◆ **Exercise**
Going down the listing below, print exactly each line from the one with "wine bottle: present" up to and including the one with "cup: present [555,392,593,431]", and skip the rest.
BEGIN Available data
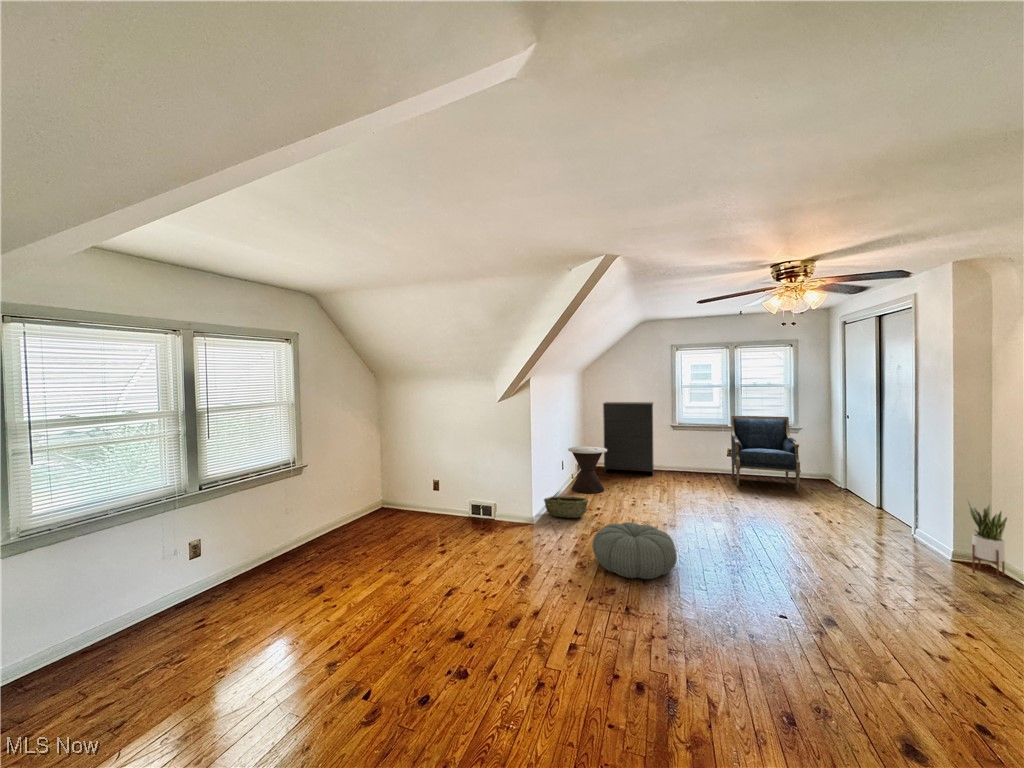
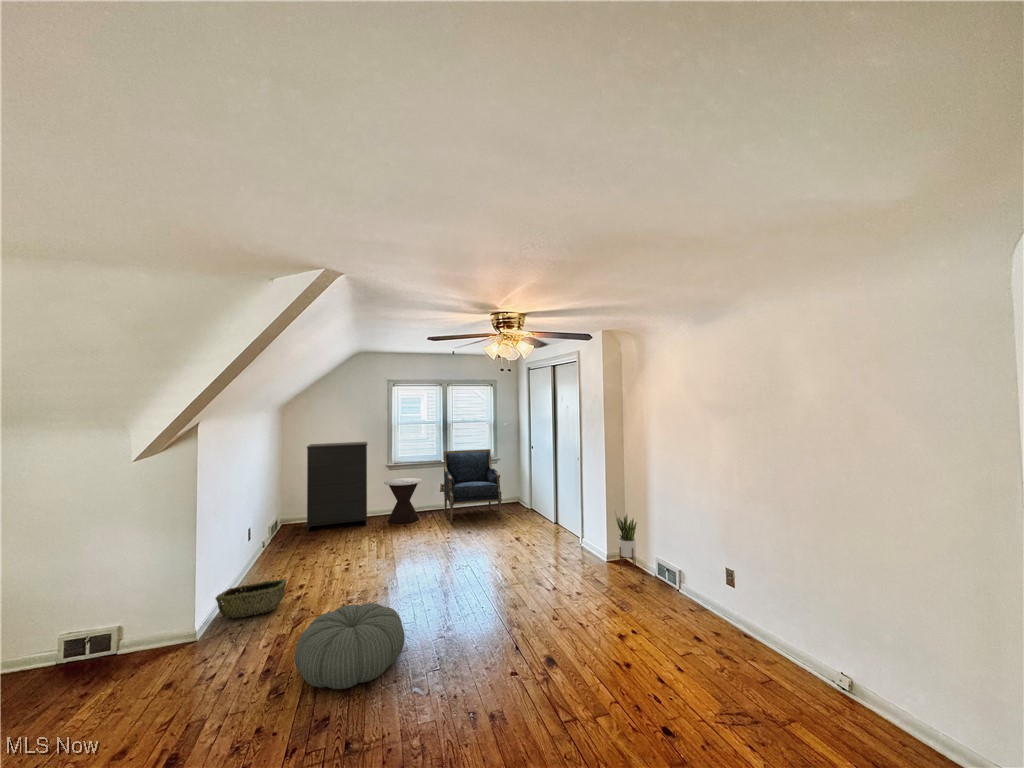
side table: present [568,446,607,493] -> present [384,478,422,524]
END Available data
BEGIN Available data
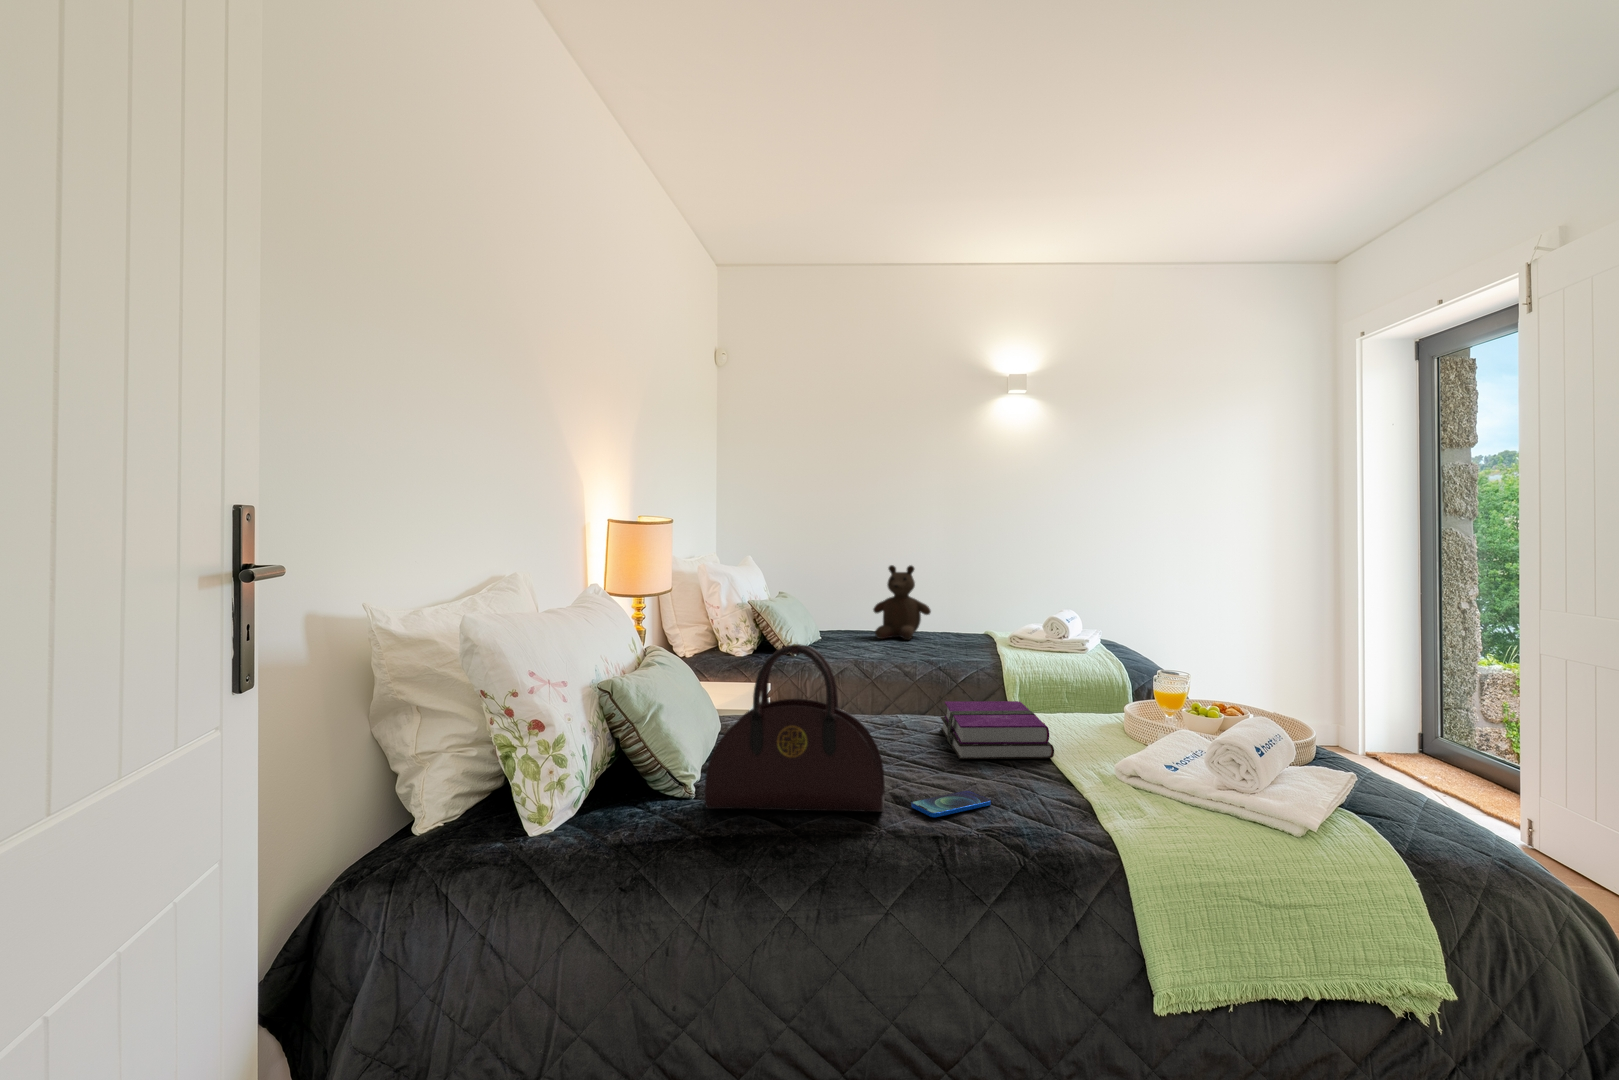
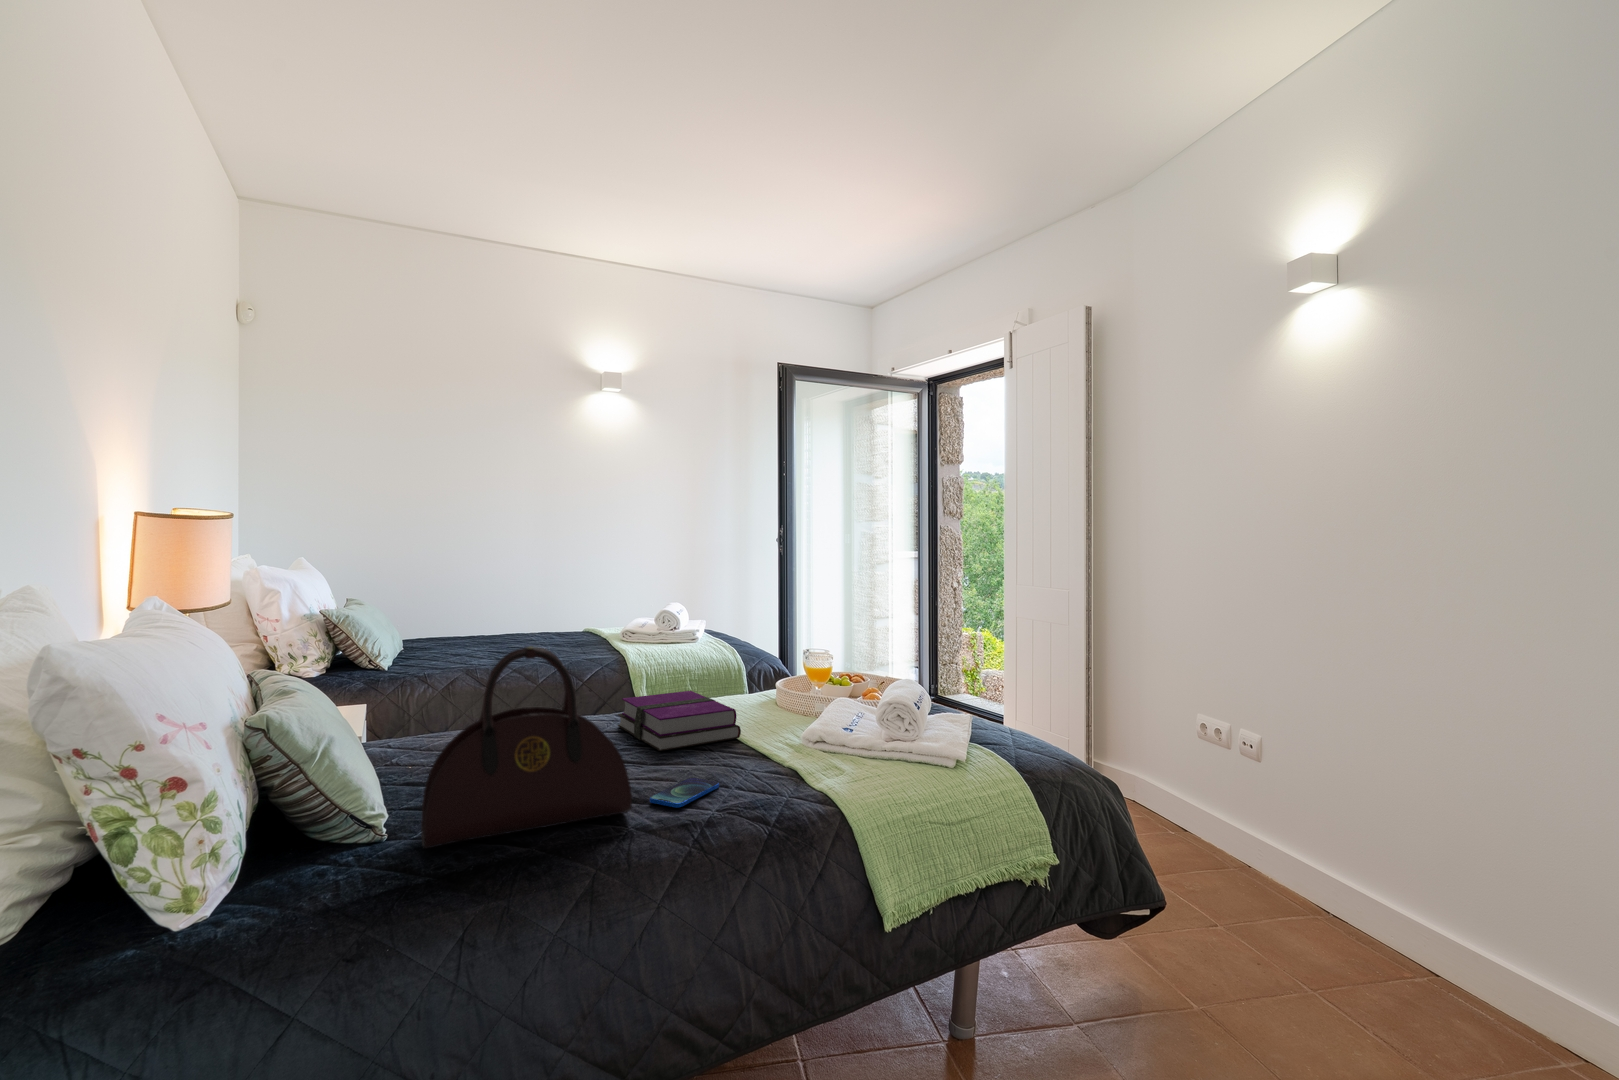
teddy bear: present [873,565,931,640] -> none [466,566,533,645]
END Available data
BEGIN Available data
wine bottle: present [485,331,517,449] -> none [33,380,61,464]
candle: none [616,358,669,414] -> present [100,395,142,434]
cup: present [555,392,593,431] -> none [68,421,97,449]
END Available data
◆ **Response to this task**
wine bottle: present [485,331,517,449] -> none [33,380,61,464]
candle: none [616,358,669,414] -> present [100,395,142,434]
cup: present [555,392,593,431] -> none [68,421,97,449]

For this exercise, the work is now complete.